Task to complete: Wherever the string "from" appears in the listing, copy that line.
====== Record extracts ======
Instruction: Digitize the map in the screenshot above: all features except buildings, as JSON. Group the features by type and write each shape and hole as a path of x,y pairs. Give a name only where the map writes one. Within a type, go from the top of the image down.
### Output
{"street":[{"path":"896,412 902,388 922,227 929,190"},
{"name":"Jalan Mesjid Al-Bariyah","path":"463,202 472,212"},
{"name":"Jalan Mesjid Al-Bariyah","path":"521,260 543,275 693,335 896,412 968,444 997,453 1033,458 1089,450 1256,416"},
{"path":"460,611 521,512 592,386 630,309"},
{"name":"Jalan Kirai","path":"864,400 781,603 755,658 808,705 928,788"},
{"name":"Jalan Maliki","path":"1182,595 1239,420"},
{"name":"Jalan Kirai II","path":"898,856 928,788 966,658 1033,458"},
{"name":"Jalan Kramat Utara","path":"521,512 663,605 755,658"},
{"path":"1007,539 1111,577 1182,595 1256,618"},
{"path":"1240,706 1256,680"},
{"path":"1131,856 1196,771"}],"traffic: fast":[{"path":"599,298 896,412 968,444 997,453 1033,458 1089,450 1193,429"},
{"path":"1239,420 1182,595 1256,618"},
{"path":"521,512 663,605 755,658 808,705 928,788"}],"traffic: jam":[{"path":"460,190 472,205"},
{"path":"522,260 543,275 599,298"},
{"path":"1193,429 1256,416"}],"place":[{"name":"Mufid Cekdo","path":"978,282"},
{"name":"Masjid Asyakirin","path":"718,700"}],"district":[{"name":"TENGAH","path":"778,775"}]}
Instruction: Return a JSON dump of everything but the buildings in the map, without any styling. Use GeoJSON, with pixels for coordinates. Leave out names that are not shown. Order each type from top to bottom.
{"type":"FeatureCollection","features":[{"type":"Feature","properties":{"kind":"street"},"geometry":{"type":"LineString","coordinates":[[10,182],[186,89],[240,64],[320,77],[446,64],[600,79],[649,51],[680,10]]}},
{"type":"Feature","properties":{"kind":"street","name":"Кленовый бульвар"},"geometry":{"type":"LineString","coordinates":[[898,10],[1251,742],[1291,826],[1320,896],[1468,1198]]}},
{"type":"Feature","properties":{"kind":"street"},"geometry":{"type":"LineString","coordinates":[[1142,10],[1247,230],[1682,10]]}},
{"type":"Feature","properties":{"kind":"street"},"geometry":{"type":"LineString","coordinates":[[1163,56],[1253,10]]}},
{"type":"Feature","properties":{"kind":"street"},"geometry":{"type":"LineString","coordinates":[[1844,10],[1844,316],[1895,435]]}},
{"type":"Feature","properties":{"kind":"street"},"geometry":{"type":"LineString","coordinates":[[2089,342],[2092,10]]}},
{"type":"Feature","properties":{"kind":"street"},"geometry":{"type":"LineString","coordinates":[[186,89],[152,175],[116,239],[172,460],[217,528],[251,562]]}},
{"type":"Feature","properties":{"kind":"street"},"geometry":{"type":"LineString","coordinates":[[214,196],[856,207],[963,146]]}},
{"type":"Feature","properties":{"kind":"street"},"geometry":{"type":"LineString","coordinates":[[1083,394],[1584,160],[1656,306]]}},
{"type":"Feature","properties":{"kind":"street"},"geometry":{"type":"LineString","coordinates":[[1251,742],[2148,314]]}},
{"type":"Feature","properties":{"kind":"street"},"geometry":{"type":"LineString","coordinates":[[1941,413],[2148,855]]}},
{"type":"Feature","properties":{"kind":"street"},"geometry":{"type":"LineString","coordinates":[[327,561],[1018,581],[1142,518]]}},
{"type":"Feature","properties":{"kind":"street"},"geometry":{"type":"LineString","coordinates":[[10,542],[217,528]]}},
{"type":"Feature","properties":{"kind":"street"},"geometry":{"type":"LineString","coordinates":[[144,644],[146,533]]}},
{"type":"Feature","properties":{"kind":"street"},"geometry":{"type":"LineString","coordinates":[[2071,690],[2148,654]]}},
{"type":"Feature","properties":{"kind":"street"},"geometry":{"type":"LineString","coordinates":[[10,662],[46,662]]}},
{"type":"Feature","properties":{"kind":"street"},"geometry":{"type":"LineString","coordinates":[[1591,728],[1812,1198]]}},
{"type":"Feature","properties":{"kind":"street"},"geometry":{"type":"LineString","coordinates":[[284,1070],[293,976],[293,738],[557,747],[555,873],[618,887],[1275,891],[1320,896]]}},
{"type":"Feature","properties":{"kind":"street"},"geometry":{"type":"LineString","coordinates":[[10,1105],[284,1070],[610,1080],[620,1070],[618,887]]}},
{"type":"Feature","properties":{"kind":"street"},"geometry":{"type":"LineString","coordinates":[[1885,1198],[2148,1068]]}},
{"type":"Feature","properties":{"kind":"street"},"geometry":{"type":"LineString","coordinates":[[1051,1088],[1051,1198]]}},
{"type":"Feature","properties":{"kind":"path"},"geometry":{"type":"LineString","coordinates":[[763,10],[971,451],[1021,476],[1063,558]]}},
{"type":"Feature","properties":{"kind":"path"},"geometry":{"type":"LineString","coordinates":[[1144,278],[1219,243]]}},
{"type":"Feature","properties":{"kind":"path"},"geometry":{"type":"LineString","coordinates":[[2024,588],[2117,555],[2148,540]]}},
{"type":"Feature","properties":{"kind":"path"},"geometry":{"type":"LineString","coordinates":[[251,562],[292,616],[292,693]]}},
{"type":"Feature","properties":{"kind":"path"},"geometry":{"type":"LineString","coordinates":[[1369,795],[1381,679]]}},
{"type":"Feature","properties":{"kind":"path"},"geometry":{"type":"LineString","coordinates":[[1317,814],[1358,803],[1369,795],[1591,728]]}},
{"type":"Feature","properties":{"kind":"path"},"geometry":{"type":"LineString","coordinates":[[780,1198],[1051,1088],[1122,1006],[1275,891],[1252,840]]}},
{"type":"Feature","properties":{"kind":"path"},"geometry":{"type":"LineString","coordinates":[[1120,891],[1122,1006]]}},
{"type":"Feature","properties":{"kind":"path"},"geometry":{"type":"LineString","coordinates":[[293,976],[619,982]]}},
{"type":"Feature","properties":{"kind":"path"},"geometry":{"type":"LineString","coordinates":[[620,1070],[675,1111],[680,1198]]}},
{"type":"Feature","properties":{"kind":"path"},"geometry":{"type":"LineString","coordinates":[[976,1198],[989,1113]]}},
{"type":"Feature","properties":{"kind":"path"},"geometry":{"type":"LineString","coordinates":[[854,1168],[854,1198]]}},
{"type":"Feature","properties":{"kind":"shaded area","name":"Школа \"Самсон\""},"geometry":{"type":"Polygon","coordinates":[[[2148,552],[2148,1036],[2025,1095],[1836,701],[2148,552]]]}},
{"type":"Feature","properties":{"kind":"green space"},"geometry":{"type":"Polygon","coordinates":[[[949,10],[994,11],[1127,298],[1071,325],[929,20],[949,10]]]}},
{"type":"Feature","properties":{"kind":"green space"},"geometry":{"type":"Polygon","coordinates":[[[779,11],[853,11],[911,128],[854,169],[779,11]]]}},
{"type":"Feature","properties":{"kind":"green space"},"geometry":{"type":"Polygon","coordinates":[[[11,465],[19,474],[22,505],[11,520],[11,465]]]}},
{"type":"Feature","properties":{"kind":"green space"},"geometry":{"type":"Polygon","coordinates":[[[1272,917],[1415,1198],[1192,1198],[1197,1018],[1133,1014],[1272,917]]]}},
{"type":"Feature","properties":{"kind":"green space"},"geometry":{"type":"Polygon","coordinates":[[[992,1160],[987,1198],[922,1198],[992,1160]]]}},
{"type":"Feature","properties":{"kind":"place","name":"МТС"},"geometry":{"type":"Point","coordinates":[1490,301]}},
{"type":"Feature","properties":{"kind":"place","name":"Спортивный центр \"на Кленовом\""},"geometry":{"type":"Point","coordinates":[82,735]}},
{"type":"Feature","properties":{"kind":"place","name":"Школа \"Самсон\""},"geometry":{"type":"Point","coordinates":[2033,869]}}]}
======
Exercise output:
Instruction: Digitize the map in the screenshot above: all features except buildings, as JSON. Group the features by type and write each shape and hole as a path of x,y pairs. Give a name only where the map writes one. Within a type, go from the top of the image down.
Instruction: Return a JSON dump of everything but the buildings in the map, without any styling. Use GeoJSON, with pixels for coordinates. Leave out names that are not shown. Order each type from top to bottom.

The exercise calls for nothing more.